[Opening Dataset excerpts section]

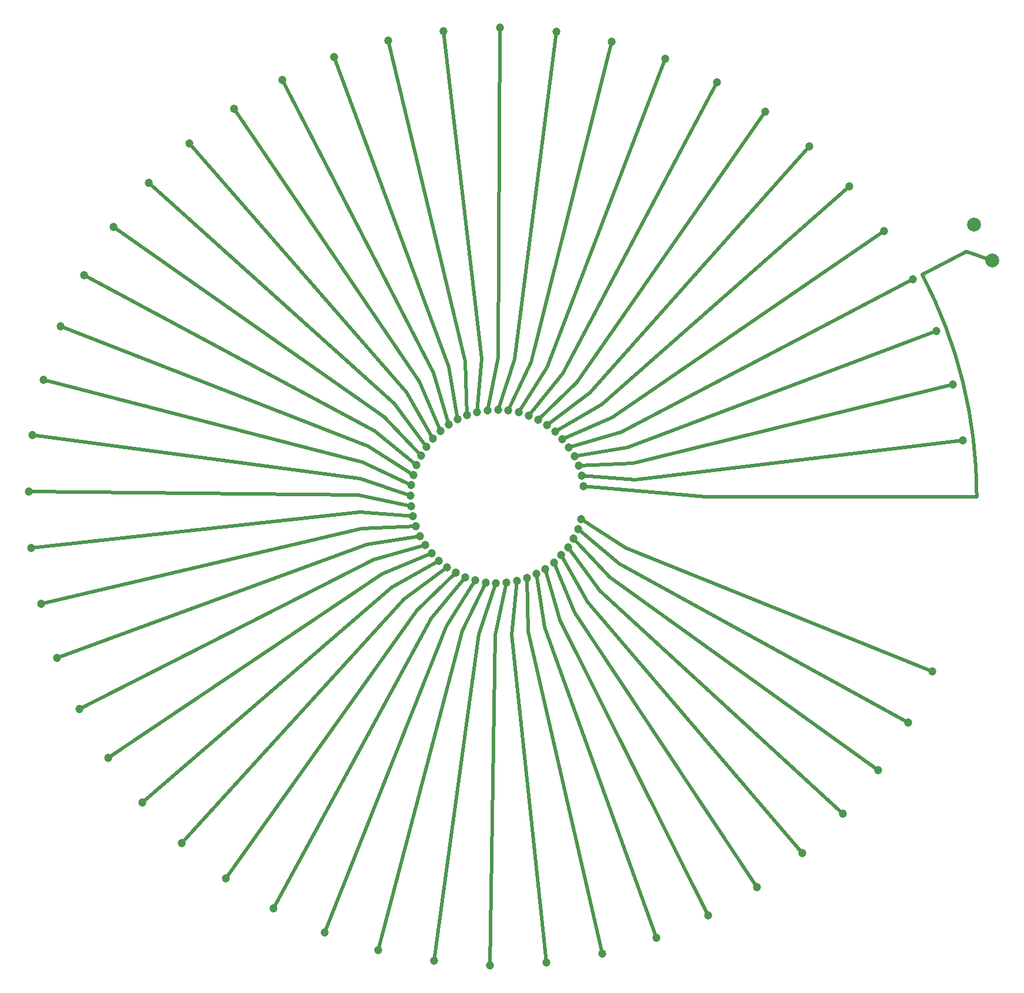
<source format=gbr>
%TF.GenerationSoftware,Altium Limited,Altium Designer,21.9.2 (33)*%
G04 Layer_Physical_Order=2*
G04 Layer_Color=16711680*
%FSLAX45Y45*%
%MOMM*%
%TF.SameCoordinates,B78EE042-0323-46B1-AAD3-62A74F185881*%
%TF.FilePolarity,Positive*%
%TF.FileFunction,Copper,L2,Bot,Signal*%
%TF.Part,Single*%
G01*
G75*
%TA.AperFunction,Conductor*%
%ADD10C,0.50000*%
%TA.AperFunction,ViaPad*%
%ADD11C,2.00000*%
%ADD12C,1.20000*%
D10*
X6899999Y0D02*
G03*
X6114804Y3196742I-6899999J0D01*
G01*
X6748434Y3527996D02*
X7126779Y3398169D01*
X6114804Y3196742D02*
X6748434Y3527996D01*
X3002131Y0D02*
X6899999D01*
X1851569Y-743302D02*
X6262894Y-2517667D01*
X1207407Y-323524D02*
X1851569Y-743302D01*
X1159795Y-466235D02*
X1756906Y-965868D01*
X5915070Y-3251837D01*
X1620820Y-1163507D02*
X5481563Y-3938903D01*
X1095383Y-602192D02*
X1620820Y-1163507D01*
X1015104Y-729426D02*
X1475800Y-1357068D01*
X4968655Y-4568912D01*
X1296499Y-1516541D02*
X4383774Y-5132740D01*
X920121Y-846095D02*
X1296499Y-1516541D01*
X811810Y-950507D02*
X1109494Y-1669923D01*
X3735393Y-5622218D01*
X691739Y-1041151D02*
X897328Y-1782023D01*
X3032903Y-6030256D01*
X561649Y-1116714D02*
X679135Y-1886371D01*
X2286481Y-6350945D01*
X446354Y-1944627D02*
X1506938Y-6579638D01*
X423422Y-1176101D02*
X446354Y-1944627D01*
X209569Y-1993916D02*
X279062Y-1218451D01*
X209569Y-1993916D02*
X705567Y-6713022D01*
X-106024Y-6749167D02*
X-30389Y-1994965D01*
X130661Y-1243152D01*
X-916080Y-6687547D02*
X-272096Y-1986350D01*
X-19634Y-1249845D01*
X-505377Y-1930129D02*
X-169644Y-1238434D01*
X-1712866Y-6529057D02*
X-505377Y-1930129D01*
X-738053Y-1864108D02*
X-317197Y-1209084D01*
X-2484841Y-6275991D02*
X-738053Y-1864108D01*
X-3220821Y-5932015D02*
X-951190Y-1753866D01*
X-460156Y-1162220D01*
X-1161400Y-1634249D02*
X-596448Y-1098521D01*
X-3910148Y-5502112D02*
X-1161400Y-1634249D01*
X-1342089Y-1476349D02*
X-724101Y-1018909D01*
X-4542834Y-4992509D02*
X-1342089Y-1476349D01*
X-5109716Y-4410589D02*
X-1517699Y-1310043D01*
X-841265Y-924538D01*
X-5602582Y-3764779D02*
X-1655507Y-1113600D01*
X-946243Y-816775D01*
X-1786378Y-910205D02*
X-1037515Y-697181D01*
X-6014294Y-3064436D02*
X-1786378Y-910205D01*
X-6338886Y-2319703D02*
X-1873350Y-686561D01*
X-1113758Y-567488D01*
X-1951928Y-457821D02*
X-1173867Y-429574D01*
X-6571657Y-1541368D02*
X-1951928Y-457821D01*
X-6709236Y-740706D02*
X-1983042Y-219887D01*
X-1216973Y-285439D01*
X-2004789Y20995D02*
X-1242451Y-137168D01*
X-6749629Y70685D02*
X-2004789Y20995D01*
X-1978250Y259483D02*
X-1249931Y13090D01*
X-6692252Y881052D02*
X-1978250Y259483D01*
X-6537936Y1678657D02*
X-1941912Y498598D01*
X-1239306Y163158D01*
X-1859251Y723871D02*
X-1210729Y310862D01*
X-6288915Y2451946D02*
X-1859251Y723871D01*
X-5948798Y3189718D02*
X-1766925Y947416D01*
X-1164614Y454064D01*
X-1632915Y1146470D02*
X-1101629Y590688D01*
X-5522510Y3881285D02*
X-1632915Y1146470D01*
X-5016227Y4516631D02*
X-1489931Y1341539D01*
X-1022687Y718756D01*
X-4437282Y5086552D02*
X-1312309Y1502881D01*
X-928931Y836413D01*
X-1126921Y1658213D02*
X-821719Y941954D01*
X-3794063Y5582794D02*
X-1126921Y1658213D01*
X-3095884Y5998166D02*
X-919546Y1781588D01*
X-702604Y1033850D01*
X-696361Y1869729D02*
X-573312Y1110771D01*
X-2352861Y6326653D02*
X-696361Y1869729D01*
X-466891Y1944740D02*
X-435715Y1171602D01*
X-1575756Y6563496D02*
X-466891Y1944740D01*
X-775826Y6705266D02*
X-230266Y1981863D01*
X-291807Y1215462D02*
X-230266Y1981863D01*
X10497Y2004871D02*
X35343Y6749907D01*
X-143671Y1241716D02*
X10497Y2004871D01*
X6545Y1249983D02*
X249121Y1979582D01*
X845999Y6696774D01*
X304519Y1212339D02*
X714126Y1863016D01*
X2418983Y6301667D01*
X485137Y1935315D02*
X1644401Y6546636D01*
X156666Y1240143D02*
X485137Y1935315D01*
X938152Y1771860D02*
X3158526Y5965418D01*
X447960Y1166975D02*
X938152Y1771860D01*
X584912Y1104707D02*
X1144223Y1646321D01*
X3852316Y5542757D01*
X713392Y1026436D02*
X1333719Y1496934D01*
X4490304Y5039807D01*
X1503897Y1325863D02*
X5063249Y4463855D01*
X831538Y933297D02*
X1503897Y1325863D01*
X937638Y826639D02*
X1652289Y1135587D01*
X5562851Y3823242D01*
X1030157Y708007D02*
X1776749Y928861D01*
X5981874Y3127248D01*
X1107754Y579120D02*
X1875470Y708681D01*
X6314247Y2385955D01*
X1169304Y441843D02*
X1947026Y478236D01*
X6555156Y1610101D01*
X1213917Y298167D02*
X1985515Y240274D01*
X6701112Y810924D01*
X1240946Y150171D02*
X3002131Y0D01*
D11*
X7126779Y3398169D02*
D03*
X6860218Y3912059D02*
D03*
D12*
X4383774Y-5132740D02*
D03*
X705567Y-6713022D02*
D03*
X3735393Y-5622218D02*
D03*
X-916080Y-6687547D02*
D03*
X-1712866Y-6529057D02*
D03*
X-1216973Y-285439D02*
D03*
X-1242451Y-137168D02*
D03*
X-1249931Y13090D02*
D03*
X-1239306Y163158D02*
D03*
X-1210729Y310862D02*
D03*
X6262894Y-2517667D02*
D03*
X-106024Y-6749167D02*
D03*
X1030157Y708007D02*
D03*
X937638Y826639D02*
D03*
X831538Y933297D02*
D03*
X584912Y1104707D02*
D03*
X713392Y1026436D02*
D03*
X-724101Y-1018909D02*
D03*
X-841265Y-924538D02*
D03*
X-1037515Y-697181D02*
D03*
X-946243Y-816775D02*
D03*
X-1113758Y-567488D02*
D03*
X-821719Y941954D02*
D03*
X-928931Y836413D02*
D03*
X-1022687Y718756D02*
D03*
X-1101629Y590688D02*
D03*
X-1164614Y454064D02*
D03*
X-596448Y-1098521D02*
D03*
X-460156Y-1162220D02*
D03*
X-317197Y-1209084D02*
D03*
X-169644Y-1238434D02*
D03*
X-19634Y-1249845D02*
D03*
X-1173867Y-429574D02*
D03*
X-6571657Y-1541368D02*
D03*
X-6709236Y-740706D02*
D03*
X-6537936Y1678657D02*
D03*
X-6692252Y881052D02*
D03*
X-6749629Y70685D02*
D03*
X2418983Y6301667D02*
D03*
X3158526Y5965418D02*
D03*
X1644401Y6546636D02*
D03*
X845999Y6696774D02*
D03*
X3852316Y5542757D02*
D03*
X4490304Y5039807D02*
D03*
X35343Y6749907D02*
D03*
X3032903Y-6030256D02*
D03*
X2286481Y-6350945D02*
D03*
X1506938Y-6579638D02*
D03*
X-775826Y6705266D02*
D03*
X-3220821Y-5932015D02*
D03*
X-3910148Y-5502112D02*
D03*
X-4542834Y-4992509D02*
D03*
X-2484841Y-6275991D02*
D03*
X-5109716Y-4410589D02*
D03*
X-5602582Y-3764779D02*
D03*
X-6014294Y-3064436D02*
D03*
X-6338886Y-2319703D02*
D03*
X1095383Y-602192D02*
D03*
X1015104Y-729426D02*
D03*
X920121Y-846095D02*
D03*
X811810Y-950507D02*
D03*
X691739Y-1041151D02*
D03*
X561649Y-1116714D02*
D03*
X423422Y-1176101D02*
D03*
X279062Y-1218451D02*
D03*
X130661Y-1243152D02*
D03*
X1159795Y-466235D02*
D03*
X6701112Y810924D02*
D03*
X1207407Y-323524D02*
D03*
X-5948798Y3189718D02*
D03*
X-5522510Y3881285D02*
D03*
X-5016227Y4516631D02*
D03*
X-6288915Y2451946D02*
D03*
X1213917Y298167D02*
D03*
X1240946Y150171D02*
D03*
X1107754Y579120D02*
D03*
X1169304Y441843D02*
D03*
X5915070Y-3251837D02*
D03*
X5481563Y-3938903D02*
D03*
X4968655Y-4568912D02*
D03*
X-1575756Y6563496D02*
D03*
X-573312Y1110771D02*
D03*
X-435715Y1171602D02*
D03*
X-702604Y1033850D02*
D03*
X6545Y1249983D02*
D03*
X156666Y1240143D02*
D03*
X304519Y1212339D02*
D03*
X447960Y1166975D02*
D03*
X6314247Y2385955D02*
D03*
X6555156Y1610101D02*
D03*
X5063249Y4463855D02*
D03*
X5562851Y3823242D02*
D03*
X5981874Y3127248D02*
D03*
X-291807Y1215462D02*
D03*
X-3794063Y5582794D02*
D03*
X-3095884Y5998166D02*
D03*
X-2352861Y6326653D02*
D03*
X-4437282Y5086552D02*
D03*
X-143671Y1241716D02*
D03*
%TF.MD5,b626f389ea46f022f7c17f9b5b276742*%
M02*

</source>
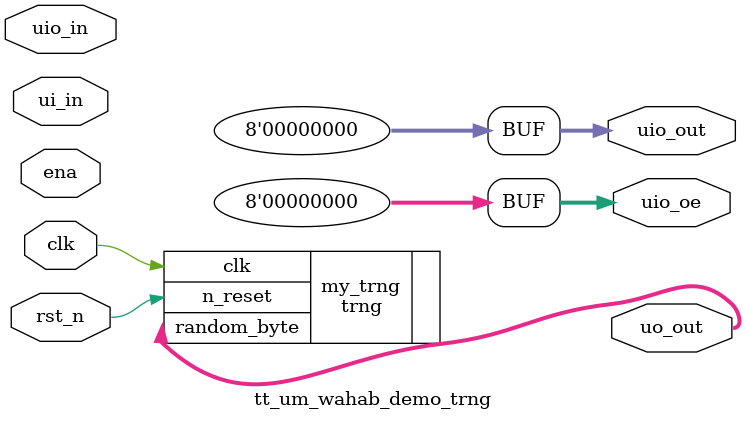
<source format=v>
/*
 * Copyright (c) 2024 Your Name
 * SPDX-License-Identifier: Apache-2.0
 */

`default_nettype none

module tt_um_wahab_demo_trng (
    input  wire [7:0] ui_in,    // Dedicated inputs
    output wire [7:0] uo_out,   // Dedicated outputs
    input  wire [7:0] uio_in,   // IOs: Input path
    output wire [7:0] uio_out,  // IOs: Output path
    output wire [7:0] uio_oe,   // IOs: Enable path (active high: 0=input, 1=output)
    input  wire       ena,      // always 1 when the design is powered, so you can ignore it
    input  wire       clk,      // clock
    input  wire       rst_n     // reset_n - low to reset
);

  // All output pins must be assigned. If not used, assign to 0.
  //assign uo_out  = ui_in + uio_in;  // Example: ou_out is the sum of ui_in and uio_in
  assign uio_out = 0;
  assign uio_oe  = 0;

    trng my_trng(
        .clk (clk),
        .n_reset (rst_n),
        .random_byte (uo_out)
    );

endmodule

</source>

[Closing Dataset excerpts section]

• _Task to carry out_:
Identify all lines in the records above with the word "output".

• _Response to the task_:
    output wire [7:0] uo_out,   // Dedicated outputs
    output wire [7:0] uio_out,  // IOs: Output path
    output wire [7:0] uio_oe,   // IOs: Enable path (active high: 0=input, 1=output)
  // All output pins must be assigned. If not used, assign to 0.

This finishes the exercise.